By Daniela Hernandez, The Wall Street Journal, Updated Oct. 12, 2023
An international team of scientists Thursday unveiled the most comprehensive map of the human brain ever completed. It provides long-sought-after clues about what makes us human and sets a critical foundation for understanding and eventually treating brain-related conditions…
The project took nearly $500 million in federal funding, 10 years of work and, in this phase, contributions from more than 250 researchers spanning 45 institutions across three continents… [end quote]
Wow, talk about a bargain! This is a tiny fraction of the spending on military equipment or space telescopes.
Researchers identified some 3,300 types of brain cells, an order of magnitude more than was previously known, and have only a dim notion of what most of them do.
By Carl Zimmer, The New York Times,
Oct. 12, 2023
An international team of scientists has mapped the human brain in much finer resolution than ever before. The brain atlas, a $375 million effort started in 2017, has identified more than 3,300 types of brain cells, an order of magnitude more than was previously reported. The researchers have only a dim notion of what the newly discovered cells do…
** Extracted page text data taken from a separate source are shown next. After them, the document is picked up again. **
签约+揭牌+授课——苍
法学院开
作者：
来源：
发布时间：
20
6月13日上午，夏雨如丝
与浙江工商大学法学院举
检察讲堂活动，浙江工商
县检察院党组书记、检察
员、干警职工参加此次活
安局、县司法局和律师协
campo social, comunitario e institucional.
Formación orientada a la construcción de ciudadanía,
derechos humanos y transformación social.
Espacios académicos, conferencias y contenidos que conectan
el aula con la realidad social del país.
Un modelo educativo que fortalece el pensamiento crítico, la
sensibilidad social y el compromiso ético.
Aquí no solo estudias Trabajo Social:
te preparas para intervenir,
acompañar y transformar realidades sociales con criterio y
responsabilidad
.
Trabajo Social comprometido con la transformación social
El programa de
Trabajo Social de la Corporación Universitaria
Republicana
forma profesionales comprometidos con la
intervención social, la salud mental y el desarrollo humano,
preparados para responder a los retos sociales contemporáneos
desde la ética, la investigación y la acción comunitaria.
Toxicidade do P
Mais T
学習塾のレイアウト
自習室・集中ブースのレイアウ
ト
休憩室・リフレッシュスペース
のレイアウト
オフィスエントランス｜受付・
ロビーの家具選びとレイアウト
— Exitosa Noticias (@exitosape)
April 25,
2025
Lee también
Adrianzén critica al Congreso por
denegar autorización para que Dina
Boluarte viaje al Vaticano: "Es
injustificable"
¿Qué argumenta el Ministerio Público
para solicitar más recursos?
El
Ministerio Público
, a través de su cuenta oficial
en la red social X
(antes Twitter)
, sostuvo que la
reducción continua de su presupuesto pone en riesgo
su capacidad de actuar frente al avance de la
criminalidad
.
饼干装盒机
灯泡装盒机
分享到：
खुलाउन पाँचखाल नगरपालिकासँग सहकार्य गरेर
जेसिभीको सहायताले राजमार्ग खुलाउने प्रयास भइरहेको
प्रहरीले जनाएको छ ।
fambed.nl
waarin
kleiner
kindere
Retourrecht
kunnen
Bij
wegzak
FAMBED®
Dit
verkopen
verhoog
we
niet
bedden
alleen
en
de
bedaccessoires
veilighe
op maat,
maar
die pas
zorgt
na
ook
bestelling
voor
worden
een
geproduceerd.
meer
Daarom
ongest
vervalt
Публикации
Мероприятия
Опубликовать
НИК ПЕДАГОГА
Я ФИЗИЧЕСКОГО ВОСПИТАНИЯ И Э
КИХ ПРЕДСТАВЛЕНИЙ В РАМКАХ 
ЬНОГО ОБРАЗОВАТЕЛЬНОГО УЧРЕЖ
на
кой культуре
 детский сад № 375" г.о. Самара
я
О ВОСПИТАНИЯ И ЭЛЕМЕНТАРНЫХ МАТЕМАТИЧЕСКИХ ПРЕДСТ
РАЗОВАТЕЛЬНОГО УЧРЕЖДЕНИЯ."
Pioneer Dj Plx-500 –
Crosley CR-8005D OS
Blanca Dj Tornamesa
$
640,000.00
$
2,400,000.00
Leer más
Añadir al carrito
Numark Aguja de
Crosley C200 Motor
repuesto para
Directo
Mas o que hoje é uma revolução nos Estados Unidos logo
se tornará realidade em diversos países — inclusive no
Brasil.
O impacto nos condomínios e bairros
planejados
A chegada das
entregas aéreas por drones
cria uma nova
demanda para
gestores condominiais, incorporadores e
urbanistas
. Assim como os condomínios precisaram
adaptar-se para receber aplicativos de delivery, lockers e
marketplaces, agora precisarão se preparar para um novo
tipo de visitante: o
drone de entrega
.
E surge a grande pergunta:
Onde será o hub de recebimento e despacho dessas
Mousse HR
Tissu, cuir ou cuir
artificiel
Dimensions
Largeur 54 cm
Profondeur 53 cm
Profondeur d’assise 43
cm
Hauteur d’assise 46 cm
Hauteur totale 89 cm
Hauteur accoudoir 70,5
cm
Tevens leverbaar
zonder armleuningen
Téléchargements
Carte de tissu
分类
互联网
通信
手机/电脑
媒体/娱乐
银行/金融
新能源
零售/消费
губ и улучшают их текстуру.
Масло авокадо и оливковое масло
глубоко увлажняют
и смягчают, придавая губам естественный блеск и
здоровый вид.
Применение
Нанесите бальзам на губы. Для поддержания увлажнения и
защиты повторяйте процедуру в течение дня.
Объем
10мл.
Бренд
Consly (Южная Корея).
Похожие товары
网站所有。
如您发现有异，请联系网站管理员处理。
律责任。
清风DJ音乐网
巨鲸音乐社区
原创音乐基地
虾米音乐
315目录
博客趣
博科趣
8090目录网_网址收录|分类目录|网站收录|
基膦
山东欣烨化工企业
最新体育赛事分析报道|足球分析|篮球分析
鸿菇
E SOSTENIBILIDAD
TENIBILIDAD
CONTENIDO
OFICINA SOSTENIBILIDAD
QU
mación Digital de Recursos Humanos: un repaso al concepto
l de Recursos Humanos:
Rather than carrying out these [study] procedures by hand, the researchers designed robots to work efficiently through the samples. The robots have inspected more than 10 million human brain cells so far [from living brain cells taken during surgery as well as cadavers]…
…understanding how the human brain works would not be a matter of simply cataloging each and every part down to its finest details. Neuroscientists will also have to step back and look at the brain as a self-regulating system… [end quote]
Thought and action are emergent properties of the brain. Understanding the components is a necessary but not sufficient explanation. The milestone reached this week will be critical but much more work needs to be done.